The Coalition has pledged to reach an even more dramatically reduced target for net migration of 160,000, although it has not fully fleshed out the details of how to do so.

Among its proposals would be a two-year ban on foreign investors buying property — a policy that has already been enacted in Canada, which faces a similar housing crunch.

In an interview with the Channel 9 Today Show last week, Opposition leader Peter Dutton signalled his party’s intent to tap into public discontent over immigration figures in its federal poll campaign.

“The migration issues (in the US) were very real in the election and I think they’re going to be real in the upcoming election here,” Mr Dutton said.

The government was hit by a further headache last week after the High Court ruled it was unconstitutional to use ankle bracelets to monitor 200 foreign nationals of criminal or bad character.

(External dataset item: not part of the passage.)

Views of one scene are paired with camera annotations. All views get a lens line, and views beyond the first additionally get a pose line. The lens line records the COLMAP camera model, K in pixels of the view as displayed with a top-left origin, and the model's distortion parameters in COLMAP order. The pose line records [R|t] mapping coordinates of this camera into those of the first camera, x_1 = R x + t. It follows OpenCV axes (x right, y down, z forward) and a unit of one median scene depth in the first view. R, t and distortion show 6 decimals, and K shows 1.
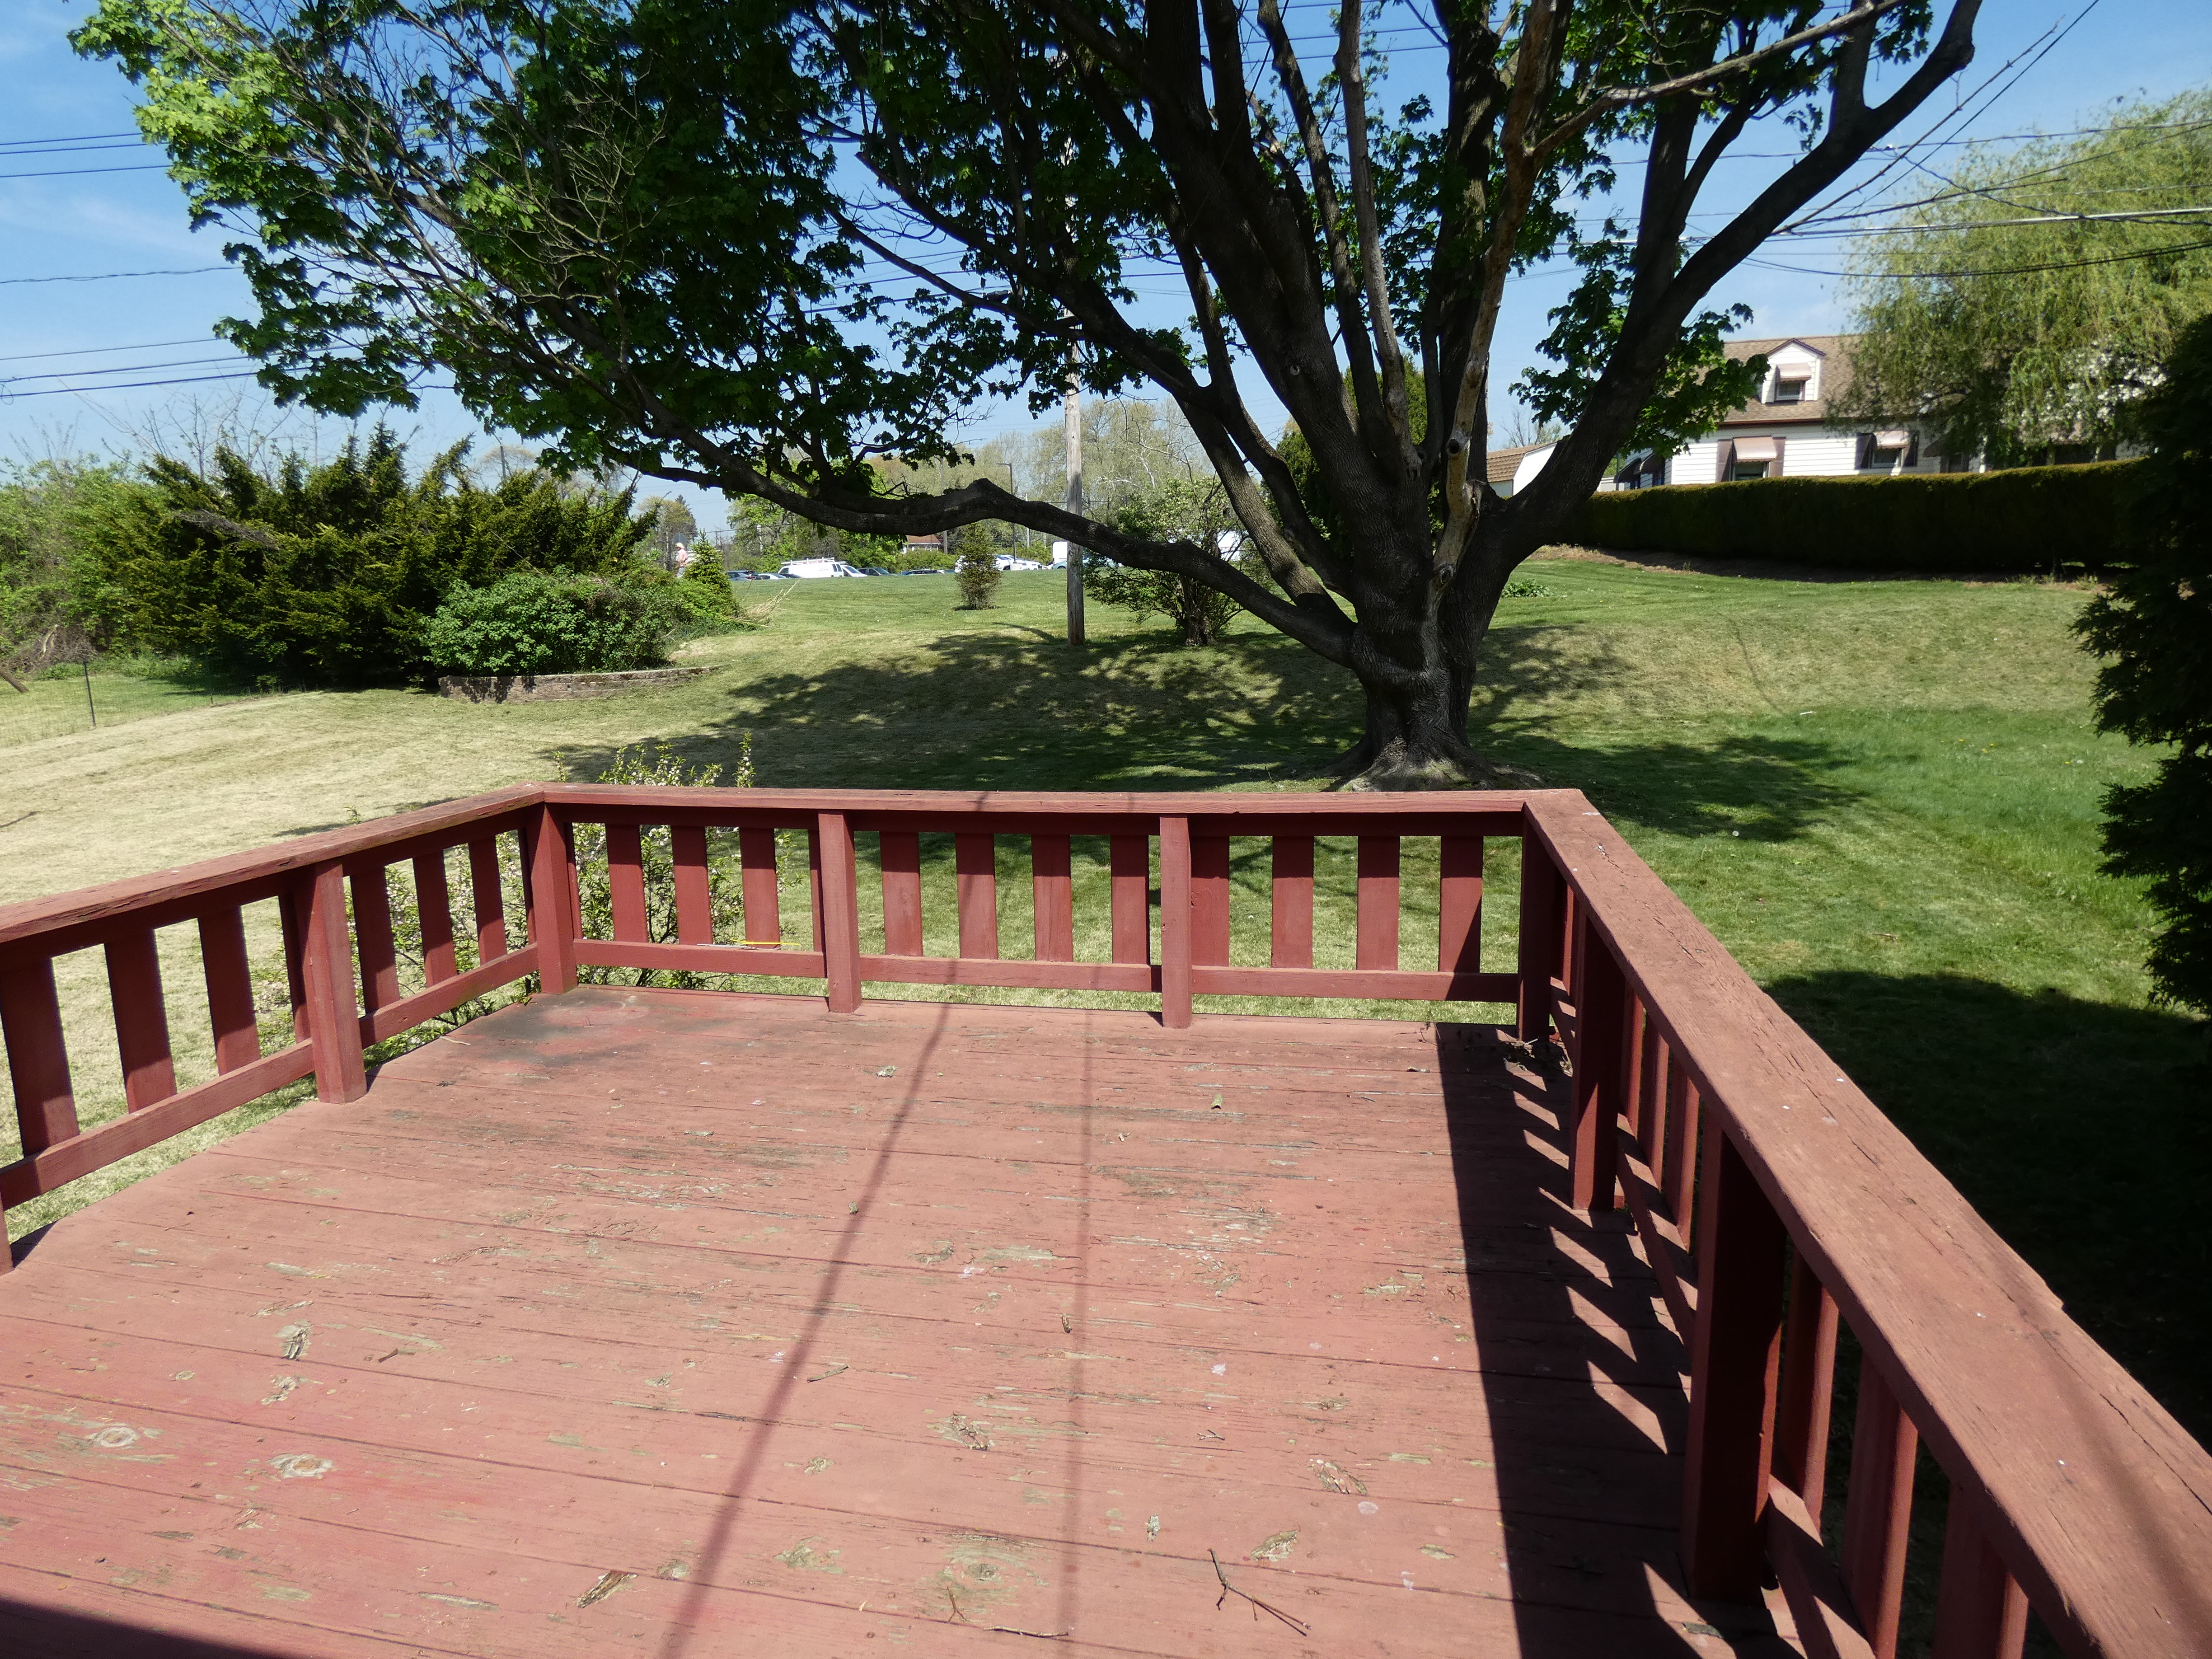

The court had previously ordered the detainees be released from indefinite detention on the same constitutional grounds.

On Tuesday, the Australian reported that Tony Burke, the Home Affairs and Immigration Minister, did not revoke one visa on poor-character grounds in his first month in the portfolio, although government sources have contested this figure.

But in a further sign of the Coalition’s main lines of attack in the election campaign, Mr Tehan charged that Labor “can’t be trusted to manage migration.”

He added: “Everything Labor touches in immigration turns into a disaster: record immigration; the release of criminal non-citizens into the community; asylum seekers arriving by plane; the failure to deport violent criminals.”